A key limitation of this systematic review is the high percentage of retrospective studies included into the analysis, even though the results of the retrospective studies largely match the findings reported by the prospective studies. It was sometimes difficult to differentiate the definition of “unexpected” or “unsuspected” malignant lesions as it varied strongly with each study. This made a direct comparison between or an meta-analysis among all studies impossible. Hence, we cannot provide an averaged rate of unexpected malignancies for all 3667 transpedicular biopsies included but only a range from 0.4 to 6%.

While most studies used preoperative MRI to assess whether there was a malignant cause for the fracture, some studies combined MRI with a bone scan and other used CT only. Naturally, the type of preoperative imaging available will have influence on what we expect to be the outcome of a biopsy.

Most authors of the studies included into this systematic review recommend routine transpedicular biopsies during vertebroplasty or kyphoplasty based on the observed rates of unexpected malignant lesions. As stated before, however, even the definition of “unexpected” or “unsuspected” varies strongly among the analyzed studies. Hence, some authors suggest to do biopsies only in patients with a certain degree of suspicion [18, 19].

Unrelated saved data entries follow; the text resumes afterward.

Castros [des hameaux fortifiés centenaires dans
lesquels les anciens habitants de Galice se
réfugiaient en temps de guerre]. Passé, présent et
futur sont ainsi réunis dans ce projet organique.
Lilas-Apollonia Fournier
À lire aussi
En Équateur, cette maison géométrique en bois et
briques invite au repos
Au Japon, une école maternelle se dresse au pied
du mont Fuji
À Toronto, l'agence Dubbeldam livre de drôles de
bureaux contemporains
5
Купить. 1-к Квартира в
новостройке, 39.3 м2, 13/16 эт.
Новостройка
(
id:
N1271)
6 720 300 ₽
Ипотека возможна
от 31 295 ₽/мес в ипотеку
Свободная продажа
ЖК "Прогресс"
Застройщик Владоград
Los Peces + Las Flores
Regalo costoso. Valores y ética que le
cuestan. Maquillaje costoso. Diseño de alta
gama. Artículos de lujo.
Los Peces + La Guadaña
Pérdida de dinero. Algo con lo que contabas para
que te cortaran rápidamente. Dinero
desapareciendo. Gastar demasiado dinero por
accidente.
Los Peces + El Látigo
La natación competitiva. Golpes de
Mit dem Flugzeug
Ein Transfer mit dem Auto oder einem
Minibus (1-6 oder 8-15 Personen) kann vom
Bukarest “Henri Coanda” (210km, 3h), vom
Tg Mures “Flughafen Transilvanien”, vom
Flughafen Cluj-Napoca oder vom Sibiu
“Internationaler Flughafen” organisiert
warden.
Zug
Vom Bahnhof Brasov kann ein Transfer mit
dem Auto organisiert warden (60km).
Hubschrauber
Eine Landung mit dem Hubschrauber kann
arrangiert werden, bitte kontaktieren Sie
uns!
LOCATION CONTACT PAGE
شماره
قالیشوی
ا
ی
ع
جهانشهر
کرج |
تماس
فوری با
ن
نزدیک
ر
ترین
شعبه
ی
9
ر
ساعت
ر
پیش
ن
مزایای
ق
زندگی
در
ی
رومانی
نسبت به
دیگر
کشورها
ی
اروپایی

Combining the information from a patient’s history, the physical exam and laboratory tests and the information from different imaging modalities can increase the accuracy in preoperatively differentiating between malignancy and osteoporosis. The advances in medical imaging will increase our ability to correctly predict the presence of a malignant lesion as cause for a VCF [20, 26]. This will further decrease the role of routine transpedicular biopsies during kyphoplasty and vertebroplasty in future. This is underlined by the fact that studies using more modern imaging and studies published in the more recent past had noticeably lower rates of unexpected malignant findings in the biopsies.

However, in view of the considerably high incidence of unexpected malignant lesions, the authors recommend to routinely perform transpedicular biopsies during kyphoplasty or vertebroplasty of VCFs. With further advancement of modern tumor diagnostics and imaging, this recommendation will have to be re-evaluated in future, though.

Eventually, it remains a community-based decision to calculate the costs versus the benefits of routine transpedicular biopsies.

Conclusion

Routine transpedicular biopsies during kyphoplasty or vertebroplasty reveal an unexpected malignant diagnosis in 0.4–6% of the cases, even though the definition of “unexpected” varies among the analyzed studies. The evidence to support a routine biopsy is inconsistent. Nevertheless, routine biopsies can be considered, especially when sufficient preoperatvie imaging is not available or radiological findings are unclear.